ASSIGNMENT ->
Edit the records below from the line with "Latest News" through the end of the records, including both ends, so that "Zip" becomes "Zipper" and every other line stays unchanged. Leave the pictures out of your answer.

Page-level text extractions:
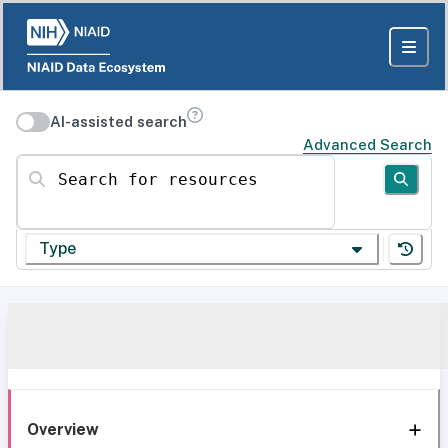
AI-assisted search
Advanced Search
Search for resources
Type
Overview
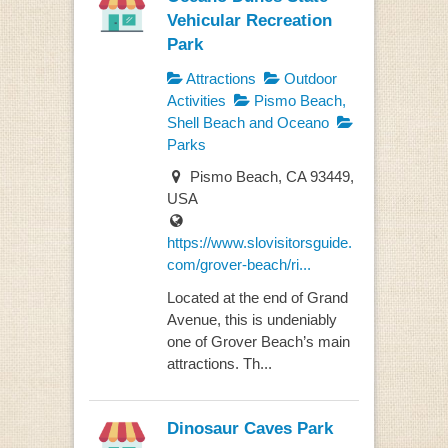
Vehicular Recreation
Park
Attractions
Outdoor
Activities
Pismo Beach,
Shell Beach and Oceano
Parks
Pismo Beach, CA 93449,
USA
https://www.slovisitorsguide.
com/grover-beach/ri...
Located at the end of Grand
Avenue, this is undeniably
one of Grover Beach’s main
attractions. Th...
Dinosaur Caves Park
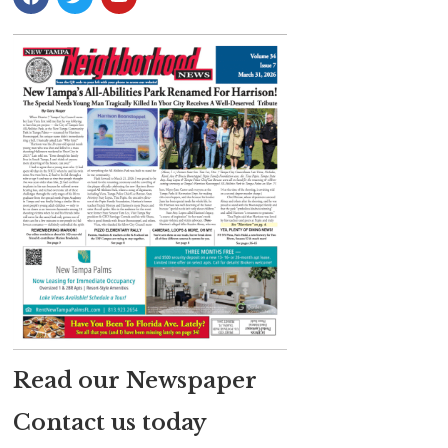
Read our Newspaper
Contact us today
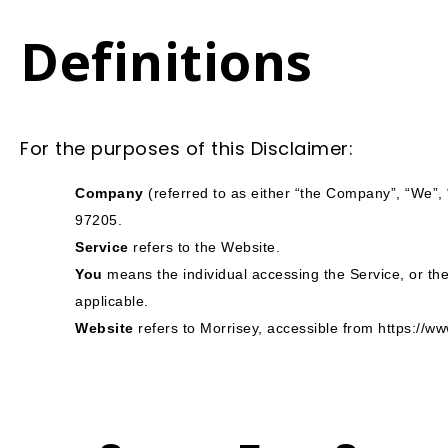
Definitions
For the purposes of this Disclaimer:
Company
(referred to as either “the Company”, “We”, 
97205.
Service
refers to the Website.
You
means the individual accessing the Service, or the 
applicable.
Website
refers to Morrisey, accessible from
https://w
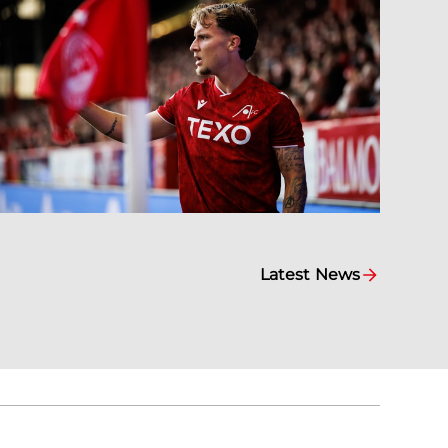
Latest News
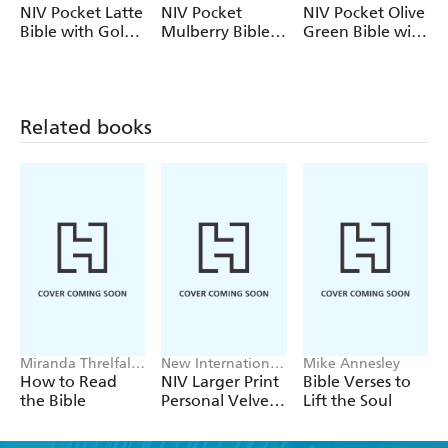
their work of translating and distributing accurate and
Version
Version
Version
NIV Pocket Latte
NIV Pocket
NIV Pocket Olive
readable Bibles around the world.
Bible with Gold
Mulberry Bible
Green Bible with
Zip
with Gold Zip
Gold Zip
Related books
Miranda Threlfall-
New International
Mike Annesley
Holmes
Version
How to Read
NIV Larger Print
Bible Verses to
the Bible
Personal Velvet
Lift the Soul
Bible
D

ANSWER AREA ->
Latest News
their work of translating and distributing accurate and
Version
Version
Version
NIV Pocket Latte
NIV Pocket
NIV Pocket Olive
readable Bibles around the world.
Bible with Gold
Mulberry Bible
Green Bible with
Zipper
with Gold Zipper
Gold Zipper
Related books
Miranda Threlfall-
New International
Mike Annesley
Holmes
Version
How to Read
NIV Larger Print
Bible Verses to
the Bible
Personal Velvet
Lift the Soul
Bible
D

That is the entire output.